◆ **EXTRACTED DATA**:
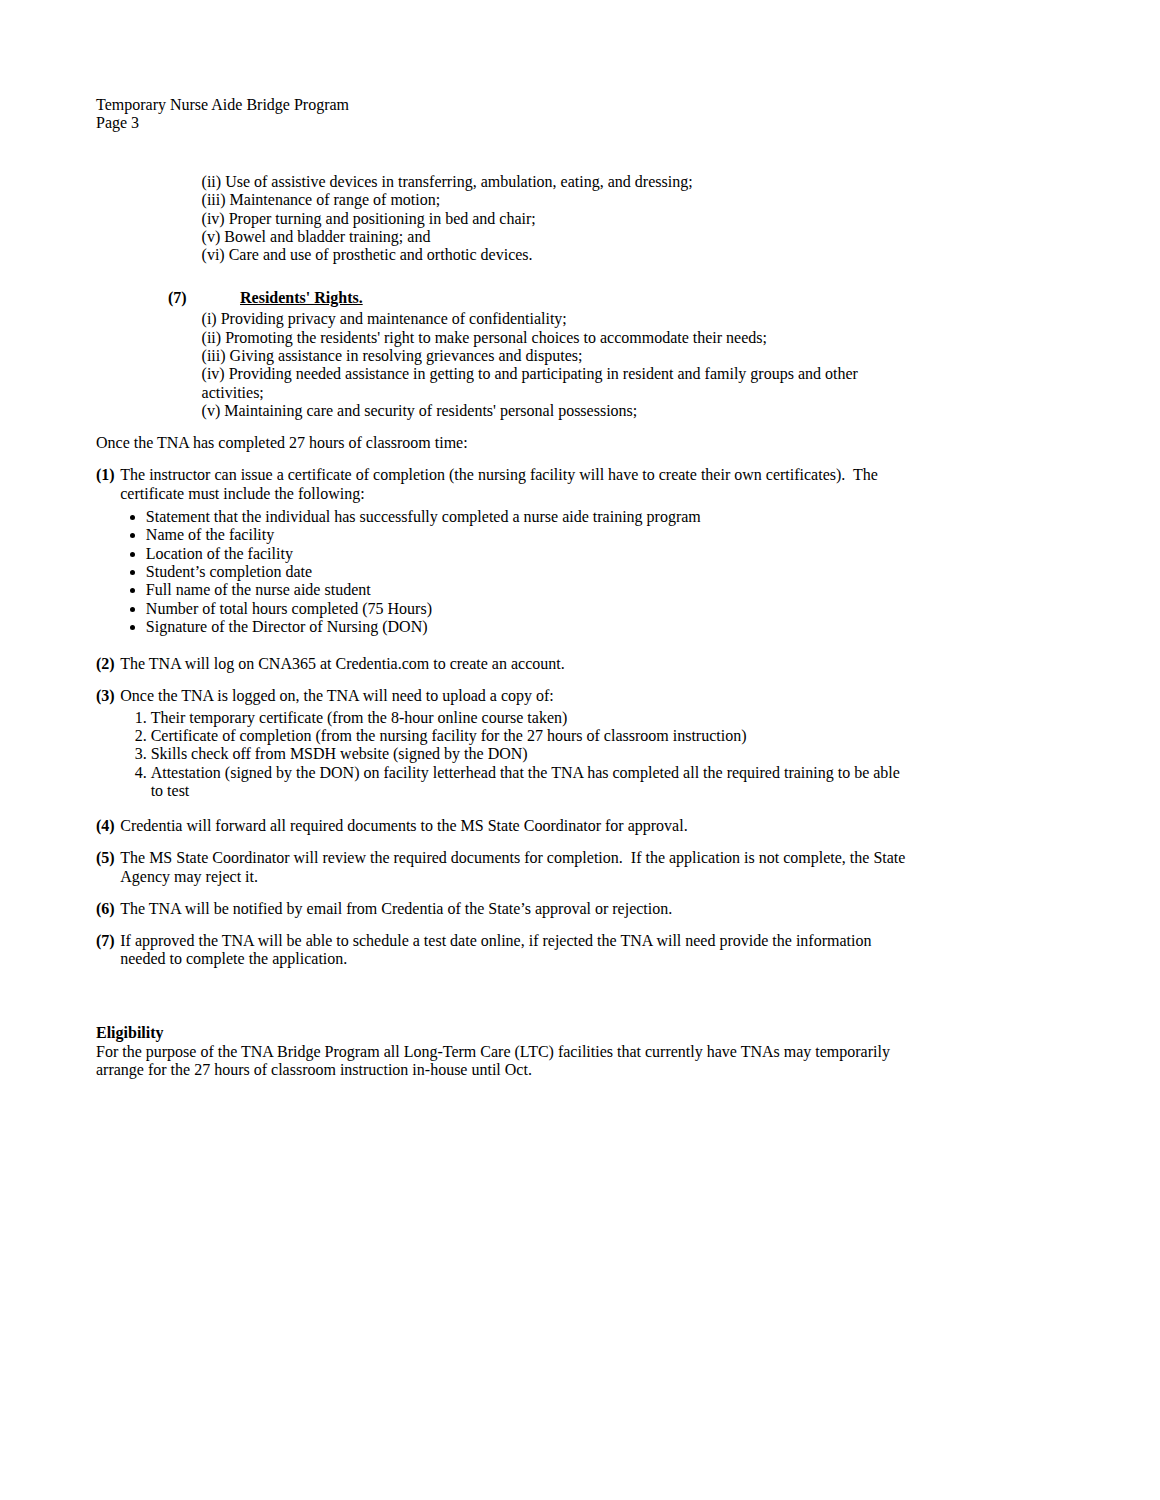Temporary Nurse Aide Bridge Program
Page 3
(ii) Use of assistive devices in transferring, ambulation, eating, and dressing;
(iii) Maintenance of range of motion;
(iv) Proper turning and positioning in bed and chair;
(v) Bowel and bladder training; and
(vi) Care and use of prosthetic and orthotic devices.
(7) Residents' Rights.
(i) Providing privacy and maintenance of confidentiality;
(ii) Promoting the residents' right to make personal choices to accommodate their needs;
(iii) Giving assistance in resolving grievances and disputes;
(iv) Providing needed assistance in getting to and participating in resident and family groups and other activities;
(v) Maintaining care and security of residents' personal possessions;
Once the TNA has completed 27 hours of classroom time:
(1) The instructor can issue a certificate of completion (the nursing facility will have to create their own certificates). The certificate must include the following:
Statement that the individual has successfully completed a nurse aide training program
Name of the facility
Location of the facility
Student’s completion date
Full name of the nurse aide student
Number of total hours completed (75 Hours)
Signature of the Director of Nursing (DON)
(2) The TNA will log on CNA365 at Credentia.com to create an account.
(3) Once the TNA is logged on, the TNA will need to upload a copy of:
Their temporary certificate (from the 8-hour online course taken)
Certificate of completion (from the nursing facility for the 27 hours of classroom instruction)
Skills check off from MSDH website (signed by the DON)
Attestation (signed by the DON) on facility letterhead that the TNA has completed all the required training to be able to test
(4) Credentia will forward all required documents to the MS State Coordinator for approval.
(5) The MS State Coordinator will review the required documents for completion. If the application is not complete, the State Agency may reject it.
(6) The TNA will be notified by email from Credentia of the State’s approval or rejection.
(7) If approved the TNA will be able to schedule a test date online, if rejected the TNA will need provide the information needed to complete the application.
Eligibility
For the purpose of the TNA Bridge Program all Long-Term Care (LTC) facilities that currently have TNAs may temporarily arrange for the 27 hours of classroom instruction in-house until Oct.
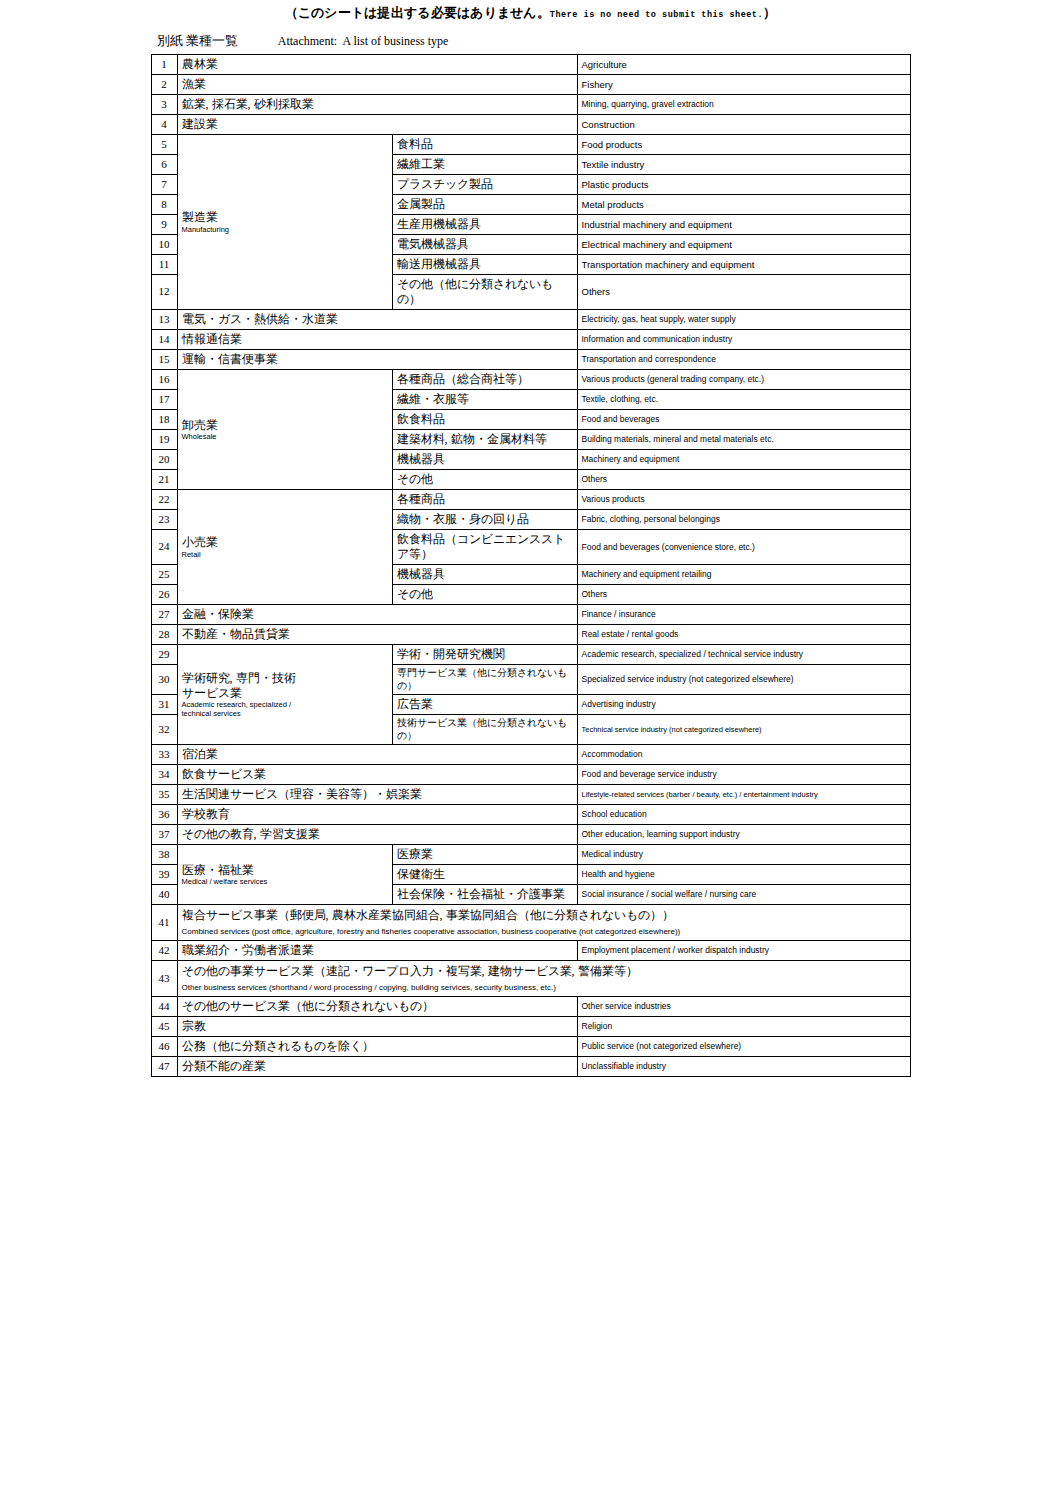（このシートは提出する必要はありません。There is no need to submit this sheet.）
別紙 業種一覧 Attachment: A list of business type
| 1 | 農林業 | Agriculture |
| 2 | 漁業 | Fishery |
| 3 | 鉱業, 採石業, 砂利採取業 | Mining, quarrying, gravel extraction |
| 4 | 建設業 | Construction |
| 5 | 製造業 Manufacturing | 食料品 | Food products |
| 6 | 繊維工業 | Textile industry |
| 7 | プラスチック製品 | Plastic products |
| 8 | 金属製品 | Metal products |
| 9 | 生産用機械器具 | Industrial machinery and equipment |
| 10 | 電気機械器具 | Electrical machinery and equipment |
| 11 | 輸送用機械器具 | Transportation machinery and equipment |
| 12 | その他（他に分類されないもの） | Others |
| 13 | 電気・ガス・熱供給・水道業 | Electricity, gas, heat supply, water supply |
| 14 | 情報通信業 | Information and communication industry |
| 15 | 運輸・信書便事業 | Transportation and correspondence |
| 16 | 卸売業 Wholesale | 各種商品（総合商社等） | Various products (general trading company, etc.) |
| 17 | 繊維・衣服等 | Textile, clothing, etc. |
| 18 | 飲食料品 | Food and beverages |
| 19 | 建築材料, 鉱物・金属材料等 | Building materials, mineral and metal materials etc. |
| 20 | 機械器具 | Machinery and equipment |
| 21 | その他 | Others |
| 22 | 小売業 Retail | 各種商品 | Various products |
| 23 | 織物・衣服・身の回り品 | Fabric, clothing, personal belongings |
| 24 | 飲食料品（コンビニエンスストア等） | Food and beverages (convenience store, etc.) |
| 25 | 機械器具 | Machinery and equipment retailing |
| 26 | その他 | Others |
| 27 | 金融・保険業 | Finance / insurance |
| 28 | 不動産・物品賃貸業 | Real estate / rental goods |
| 29 | 学術研究, 専門・技術 サービス業 Academic research, specialized / technical services | 学術・開発研究機関 | Academic research, specialized / technical service industry |
| 30 | 専門サービス業（他に分類されないもの） | Specialized service industry (not categorized elsewhere) |
| 31 | 広告業 | Advertising industry |
| 32 | 技術サービス業（他に分類されないもの） | Technical service industry (not categorized elsewhere) |
| 33 | 宿泊業 | Accommodation |
| 34 | 飲食サービス業 | Food and beverage service industry |
| 35 | 生活関連サービス（理容・美容等）・娯楽業 | Lifestyle-related services (barber / beauty, etc.) / entertainment industry |
| 36 | 学校教育 | School education |
| 37 | その他の教育, 学習支援業 | Other education, learning support industry |
| 38 | 医療・福祉業 Medical / welfare services | 医療業 | Medical industry |
| 39 | 保健衛生 | Health and hygiene |
| 40 | 社会保険・社会福祉・介護事業 | Social insurance / social welfare / nursing care |
| 41 | 複合サービス事業（郵便局, 農林水産業協同組合, 事業協同組合（他に分類されないもの）） Combined services (post office, agriculture, forestry and fisheries cooperative association, business cooperative (not categorized elsewhere)) |
| 42 | 職業紹介・労働者派遣業 | Employment placement / worker dispatch industry |
| 43 | その他の事業サービス業（速記・ワープロ入力・複写業, 建物サービス業, 警備業等） Other business services (shorthand / word processing / copying, building services, security business, etc.) |
| 44 | その他のサービス業（他に分類されないもの） | Other service industries |
| 45 | 宗教 | Religion |
| 46 | 公務（他に分類されるものを除く） | Public service (not categorized elsewhere) |
| 47 | 分類不能の産業 | Unclassifiable industry |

◆ **TASK TO CARRY OUT**: Would you please write out the entries in full, exactly as they read, but without pictures?

◆ **EXPECTED OUTPUT**:
Temporary Nurse Aide Bridge Program
Page 3
(ii) Use of assistive devices in transferring, ambulation, eating, and dressing;
(iii) Maintenance of range of motion;
(iv) Proper turning and positioning in bed and chair;
(v) Bowel and bladder training; and
(vi) Care and use of prosthetic and orthotic devices.
(7) Residents' Rights.
(i) Providing privacy and maintenance of confidentiality;
(ii) Promoting the residents' right to make personal choices to accommodate their needs;
(iii) Giving assistance in resolving grievances and disputes;
(iv) Providing needed assistance in getting to and participating in resident and family groups and other activities;
(v) Maintaining care and security of residents' personal possessions;
Once the TNA has completed 27 hours of classroom time:
(1) The instructor can issue a certificate of completion (the nursing facility will have to create their own certificates). The certificate must include the following:
Statement that the individual has successfully completed a nurse aide training program
Name of the facility
Location of the facility
Student’s completion date
Full name of the nurse aide student
Number of total hours completed (75 Hours)
Signature of the Director of Nursing (DON)
(2) The TNA will log on CNA365 at Credentia.com to create an account.
(3) Once the TNA is logged on, the TNA will need to upload a copy of:
Their temporary certificate (from the 8-hour online course taken)
Certificate of completion (from the nursing facility for the 27 hours of classroom instruction)
Skills check off from MSDH website (signed by the DON)
Attestation (signed by the DON) on facility letterhead that the TNA has completed all the required training to be able to test
(4) Credentia will forward all required documents to the MS State Coordinator for approval.
(5) The MS State Coordinator will review the required documents for completion. If the application is not complete, the State Agency may reject it.
(6) The TNA will be notified by email from Credentia of the State’s approval or rejection.
(7) If approved the TNA will be able to schedule a test date online, if rejected the TNA will need provide the information needed to complete the application.
Eligibility
For the purpose of the TNA Bridge Program all Long-Term Care (LTC) facilities that currently have TNAs may temporarily arrange for the 27 hours of classroom instruction in-house until Oct.
（このシートは提出する必要はありません。There is no need to submit this sheet.）
別紙 業種一覧 Attachment: A list of business type
| 1 | 農林業 | Agriculture |
| 2 | 漁業 | Fishery |
| 3 | 鉱業, 採石業, 砂利採取業 | Mining, quarrying, gravel extraction |
| 4 | 建設業 | Construction |
| 5 | 製造業 Manufacturing | 食料品 | Food products |
| 6 | 繊維工業 | Textile industry |
| 7 | プラスチック製品 | Plastic products |
| 8 | 金属製品 | Metal products |
| 9 | 生産用機械器具 | Industrial machinery and equipment |
| 10 | 電気機械器具 | Electrical machinery and equipment |
| 11 | 輸送用機械器具 | Transportation machinery and equipment |
| 12 | その他（他に分類されないもの） | Others |
| 13 | 電気・ガス・熱供給・水道業 | Electricity, gas, heat supply, water supply |
| 14 | 情報通信業 | Information and communication industry |
| 15 | 運輸・信書便事業 | Transportation and correspondence |
| 16 | 卸売業 Wholesale | 各種商品（総合商社等） | Various products (general trading company, etc.) |
| 17 | 繊維・衣服等 | Textile, clothing, etc. |
| 18 | 飲食料品 | Food and beverages |
| 19 | 建築材料, 鉱物・金属材料等 | Building materials, mineral and metal materials etc. |
| 20 | 機械器具 | Machinery and equipment |
| 21 | その他 | Others |
| 22 | 小売業 Retail | 各種商品 | Various products |
| 23 | 織物・衣服・身の回り品 | Fabric, clothing, personal belongings |
| 24 | 飲食料品（コンビニエンスストア等） | Food and beverages (convenience store, etc.) |
| 25 | 機械器具 | Machinery and equipment retailing |
| 26 | その他 | Others |
| 27 | 金融・保険業 | Finance / insurance |
| 28 | 不動産・物品賃貸業 | Real estate / rental goods |
| 29 | 学術研究, 専門・技術 サービス業 Academic research, specialized / technical services | 学術・開発研究機関 | Academic research, specialized / technical service industry |
| 30 | 専門サービス業（他に分類されないもの） | Specialized service industry (not categorized elsewhere) |
| 31 | 広告業 | Advertising industry |
| 32 | 技術サービス業（他に分類されないもの） | Technical service industry (not categorized elsewhere) |
| 33 | 宿泊業 | Accommodation |
| 34 | 飲食サービス業 | Food and beverage service industry |
| 35 | 生活関連サービス（理容・美容等）・娯楽業 | Lifestyle-related services (barber / beauty, etc.) / entertainment industry |
| 36 | 学校教育 | School education |
| 37 | その他の教育, 学習支援業 | Other education, learning support industry |
| 38 | 医療・福祉業 Medical / welfare services | 医療業 | Medical industry |
| 39 | 保健衛生 | Health and hygiene |
| 40 | 社会保険・社会福祉・介護事業 | Social insurance / social welfare / nursing care |
| 41 | 複合サービス事業（郵便局, 農林水産業協同組合, 事業協同組合（他に分類されないもの）） Combined services (post office, agriculture, forestry and fisheries cooperative association, business cooperative (not categorized elsewhere)) |
| 42 | 職業紹介・労働者派遣業 | Employment placement / worker dispatch industry |
| 43 | その他の事業サービス業（速記・ワープロ入力・複写業, 建物サービス業, 警備業等） Other business services (shorthand / word processing / copying, building services, security business, etc.) |
| 44 | その他のサービス業（他に分類されないもの） | Other service industries |
| 45 | 宗教 | Religion |
| 46 | 公務（他に分類されるものを除く） | Public service (not categorized elsewhere) |
| 47 | 分類不能の産業 | Unclassifiable industry |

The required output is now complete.